* Objective
Return every line of the data below without changes, leaving out the pictures.

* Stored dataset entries
## START

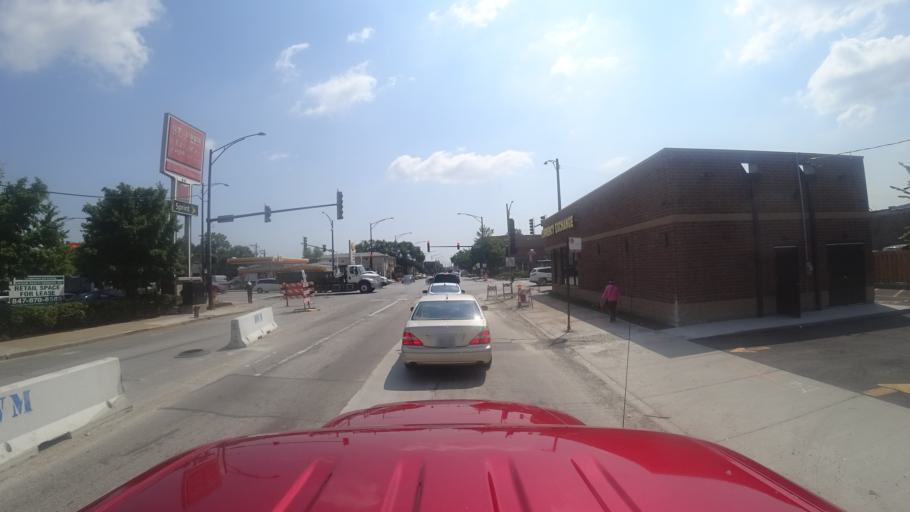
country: US
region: Illinois
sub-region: Cook County
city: Cicero
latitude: 41.8079
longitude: -87.7241
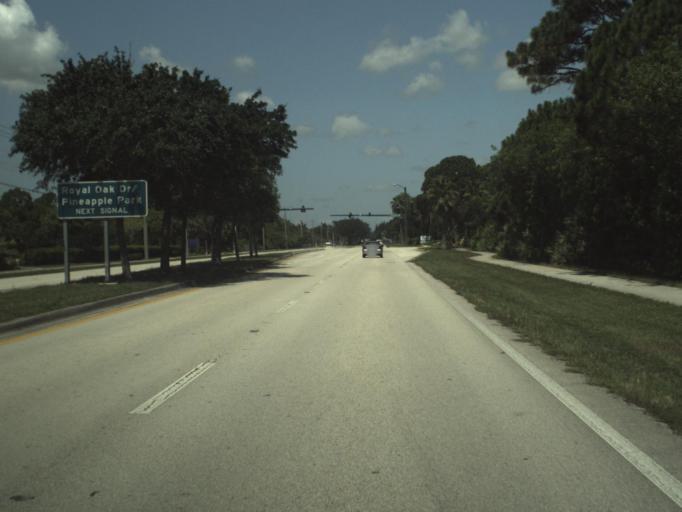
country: US
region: Florida
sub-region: Martin County
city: North River Shores
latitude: 27.2455
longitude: -80.2615
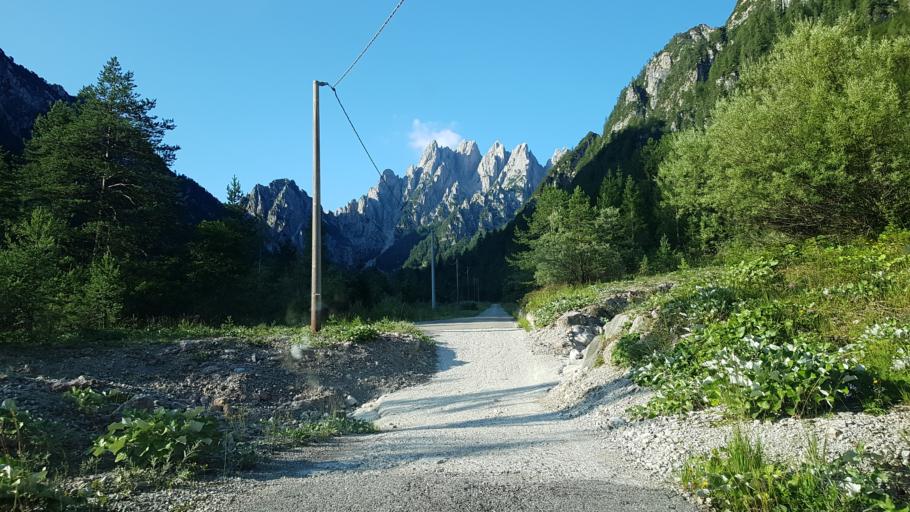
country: IT
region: Friuli Venezia Giulia
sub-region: Provincia di Udine
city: Pontebba
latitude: 46.5006
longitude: 13.2540
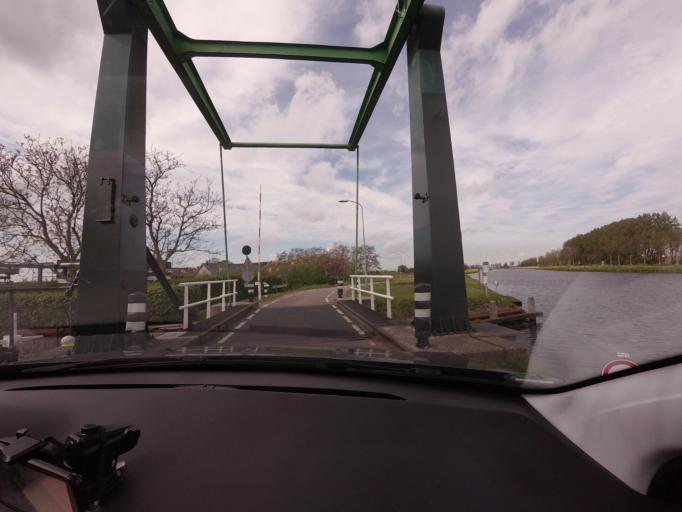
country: NL
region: North Holland
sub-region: Gemeente Beemster
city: Halfweg
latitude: 52.5213
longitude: 4.8694
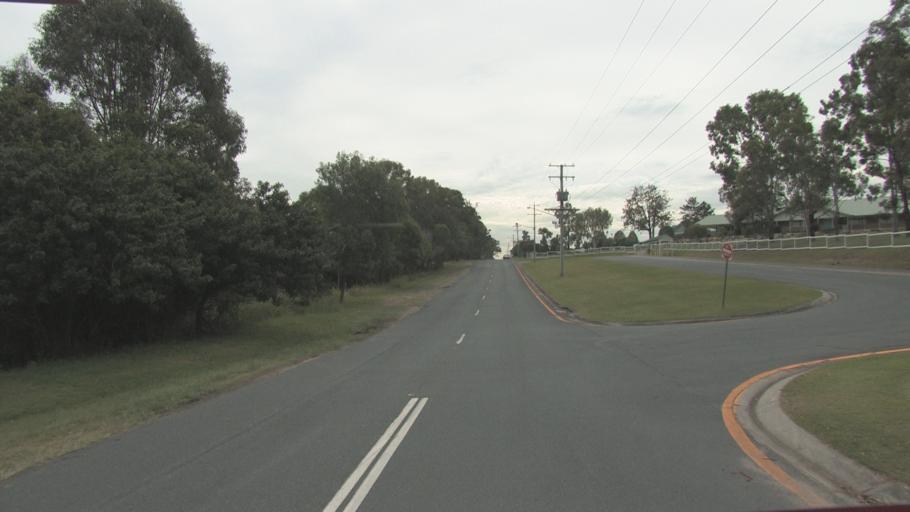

## END

* Solution to the problem
country: US
region: Illinois
sub-region: Cook County
city: Cicero
latitude: 41.8079
longitude: -87.7241
country: US
region: Florida
sub-region: Martin County
city: North River Shores
latitude: 27.2455
longitude: -80.2615
country: IT
region: Friuli Venezia Giulia
sub-region: Provincia di Udine
city: Pontebba
latitude: 46.5006
longitude: 13.2540
country: NL
region: North Holland
sub-region: Gemeente Beemster
city: Halfweg
latitude: 52.5213
longitude: 4.8694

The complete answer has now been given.